By now we are all aware of the two premier quarterbacks in the Big 12: Oklahoma's Sam Bradford and Texas' Colt McCoy.
These two, along with Florida's Tim Tebow, are the front runners in the race for this year's Heisman Trophy, and for good reason. Their accomplishments are up there with some of the greatest quarterbacks ever to play the college game.
However, lost in the titanic hype surrounding Bradford and McCoy is a young quarterback who last season singlehandedly raised the spirits of a program in need of a serious emotional boost.
The Baylor Bears haven't exactly been atop the Big 12 standings year in and year out. In fact, the Bears have finished no higher than fifth in the Big 12 South since the conference's inception in 1996.
A measly 13-43 conference record is all the Bears have to show for 13 years of membership in the Big 12. Moreover, they haven't made the postseason since 1994, when they played in the Alamo Bowl.
To say the 2008 season was a success would be ludicrous considering the Bears finished below .500 yet again at 4-8 (2-6).
But there was something different about the 2008 Baylor squad.
The 2008 version of the Bears didn't lie down and get blown out week after week by physically superior opponents. In fact, the 2008 Baylor Bears convinced a lot of people that they were finally catching up athletically with some of the bigger-name programs in the conference.
The perception of this program changed dramatically—and it had a lot to do with electrifying freshman Robert Griffin.
When Art Briles brought his prized recruit along with him when he left U of H, very few in Bear nation were aware that this kid possessed that "it" factor that surfaces once or twice every decade.
Sure, Griffin was known for his elite speed on the high school track, but no one was quite sure what they were getting in terms of a quarterback.
When the freshman quarterback entered late in the game against Wake Forest in the season opener, the Baylor coaching staff was trying to run the clock and end what was already a very ugly rout.
However, fans got a glimpse of greatness, even if it was for just a few drives at the end of an already decided game.
Griffin went 11-for-19 for 125 yards and rushed for another 29 yards and a touchdown.

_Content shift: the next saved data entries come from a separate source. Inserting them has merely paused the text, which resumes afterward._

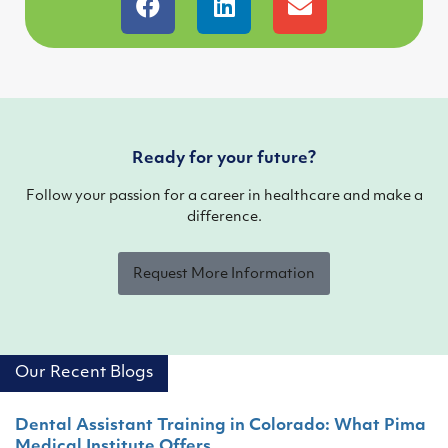
Ready for your future?
Follow your passion for a career in healthcare and make a
difference.
Request More Information
Our Recent Blogs
Dental Assistant Training in Colorado: What Pima
Medical Institute Offers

These might seem like pedestrian numbers, but keep in mind this was with less than a half of work.
The coaching staff handed Griffin the starting reins, and two weeks later, he set a quarterback rushing record at Baylor with 217 yards and two touchdowns on the ground in a 45-17 trouncing of Washington State.
It was the kind of performance that made many say, "Hey, this kid kinda reminds me of a younger Vince Young."
Let's not look too far in to that comparison just yet, but there is no doubt that Griffin's talents have made him a force to be reckoned with in the Big 12.
Despite a subpar supporting cast, Griffin was able to rush for 102 yards against Oklahoma, 101 yards against Texas, 121 yards against Nebraska, and 56 yards in a near-upset of Texas Tech.
Griffin finished the year with 13 touchdowns on the ground, tied for a Baylor single-season record.
Griffin's talents went well beyond running the ball, as he threw for 2,091 yards and 13 touchdowns against just four interceptions, completing 56 percent of his passes.
He set the NCAA freshman record for consecutive passes thrown without an interception at 219.
He has rare athletic talents and is already a very polished passer for his age.
The question is whether the 2009 season will be his breakout year, as if 2008 wasn't stellar enough.
Griffin dropped track this past spring and has fully committed to football, a move that will only help him in furthering his development as a quarterback.
He has often expressed his desire to get Baylor back on the map of college football, or at least create a little blip on the radar.
The way Griffin performed his freshman year, I wouldn't be surprised if he made good on his promise to lift Baylor to new heights this coming season.
Obviously, a bowl bid is the first and foremost priority for this program. But what about for Griffin? Some have got to wonder whether his mind is on another prize.
Anyone with his talent should be considered for accolades, but what about the coveted Heisman? Does Robert Griffin, the quarterback of Baylor University, deserve mention in the Heisman conversation?
Circle Oct. 24 and Nov. 14 on your calendars. Baylor gets Oklahoma State and Texas at home and will be at least 14-point underdogs going into both contests.
Am I saying Baylor will win these games?
Am I saying Baylor could potentially win these games?
However, should Griffin somehow miraculously lead Baylor over one or both of these opponents, the Heisman race could take a huge turn in his favor.
While I believe Baylor is being given too many premature votes of confidence, it's not out of the question that Robert Griffin gets this team into a bowl game and makes the Heisman hunt more than a three-horse race.